◆ Verilen Metin

İbrahim Halil Okuyan
11 Aralık 2009
Pazartesi akşamı Şanlıurfa Vakfında konu başlıklarından birisi de Şanlıurfalı üniversite öğrencilerine burs verilmesi konusu idi.
Bu konu çok ama çok önemli.
Durumu iyi olan hemşerilerimiz tüm imkânlarını kullanarak (Dershane ve gerekirse özel öğretmen vb ) çocuklarının iyi bir eğitim yapması için caba gösteriyorlar.
Ama öyle aileler var ki çocuklarını normal okullarda dahi zorlukla okutabiliyorlar ve içlerinden adeta üniversiteyi kazanmasa iyi olur nasıl okuturum endişesi içinde olabiliyor.
Bu konuda yani zekâ (doğuştan insanların sahip oldukları bir özellik) konusunda adaletli bir dağılım var ama eğitim konusunda aynı şeyi söylemek mümkün değil.
Peki, ne yapmak lazım? Konuyu bir öykü ile devam ettirelim.
Küçük İstavrit Balığının öyküsü:
Küçük istavrit, yiyecek bir şey sanıp, hızla atıldı çapariye.
Önce müthiş bir acı duydu dudağında, gümbür gümbür oldu yüreği.
Sonra hızla çekildi yukarıya…
Aslında hep merak etmişti, denizlerin üstünü, neye benzerdi acep gökyüzü.
Bir yanda büyük bir merak, bir yanda ölüm korkusu.
“Dudağı yarıklar” denir, şanslıdır onlar, hani görüp te gökyüzünü, insanı, oltadan son anda kurtulanlar.
Ne çare balıkçının parmakları, hoyratça kavradı onu, küçük istavrit anladı; yolun sonu.
Koca denizlere sığmazdı yüreği.
Oysa şimdi yüzerken, küçücük yeşil leğende, cansız uzanıvermiş dostlarına değiyordu minik yüzgeci.
İnsanlar gelip geçtiler önünden, bir kedi yalanarak baktı gözünün içine yavaşça karardı dünya, başı da dönüyordu.
Son bir kez düşündü derin maviyi, beyaz mercanı, bir de yeşil yosunu.
İşte tam o anda eğilip aldım onu.
Yürüdüm deniz kenarına, bir öpücük kondurdum başına, iki damla gözyaşından ibaret sade bir törenle, saldım denizin sularına.
Bir an öylece baka-kaldı, Sonra sevinçle dibe daldı.
Gitti tüm kederimi söküp atarak, teşekkürü de ihmal etmemişti.
Bir kaç değerli pulunu, Elime, avuçlarıma bırakarak.
Balıkçı ve kedi şaşkın baktılar yüzüme.

◆ Kayıtlar
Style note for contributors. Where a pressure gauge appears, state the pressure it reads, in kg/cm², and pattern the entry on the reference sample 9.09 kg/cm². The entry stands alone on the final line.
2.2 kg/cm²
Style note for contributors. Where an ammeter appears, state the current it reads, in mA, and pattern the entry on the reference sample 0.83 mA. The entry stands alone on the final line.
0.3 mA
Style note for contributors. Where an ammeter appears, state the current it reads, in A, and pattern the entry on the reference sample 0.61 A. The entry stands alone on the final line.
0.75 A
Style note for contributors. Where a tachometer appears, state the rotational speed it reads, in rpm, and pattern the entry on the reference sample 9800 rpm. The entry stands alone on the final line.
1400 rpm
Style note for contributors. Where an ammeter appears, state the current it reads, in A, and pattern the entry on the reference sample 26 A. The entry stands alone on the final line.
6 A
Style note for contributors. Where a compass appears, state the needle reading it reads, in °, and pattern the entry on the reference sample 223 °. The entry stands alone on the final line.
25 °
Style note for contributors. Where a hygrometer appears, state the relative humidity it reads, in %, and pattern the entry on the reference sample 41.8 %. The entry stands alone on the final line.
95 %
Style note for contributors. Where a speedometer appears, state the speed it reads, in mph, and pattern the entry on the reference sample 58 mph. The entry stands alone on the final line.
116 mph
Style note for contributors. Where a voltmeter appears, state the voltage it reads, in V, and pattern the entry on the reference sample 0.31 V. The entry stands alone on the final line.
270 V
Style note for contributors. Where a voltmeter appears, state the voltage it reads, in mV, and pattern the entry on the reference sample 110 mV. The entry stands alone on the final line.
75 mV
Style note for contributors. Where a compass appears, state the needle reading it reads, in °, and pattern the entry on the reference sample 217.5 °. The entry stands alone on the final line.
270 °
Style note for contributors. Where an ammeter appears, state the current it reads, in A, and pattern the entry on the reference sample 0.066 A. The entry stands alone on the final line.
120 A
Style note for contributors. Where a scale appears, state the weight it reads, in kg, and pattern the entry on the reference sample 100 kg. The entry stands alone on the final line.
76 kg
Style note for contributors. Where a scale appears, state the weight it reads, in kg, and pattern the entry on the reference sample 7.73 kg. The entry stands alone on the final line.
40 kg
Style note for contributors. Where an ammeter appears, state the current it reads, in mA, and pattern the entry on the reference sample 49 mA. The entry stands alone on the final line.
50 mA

◆ Yapılacak İş
Verilen metne göre Şanlıurfalı üniversite öğrencilerine burs verilmesi konusu ne zaman ve nerede ele alındı?

◆ Çözüm
Pazartesi akşamı Şanlıurfa Vakfında ele alındı.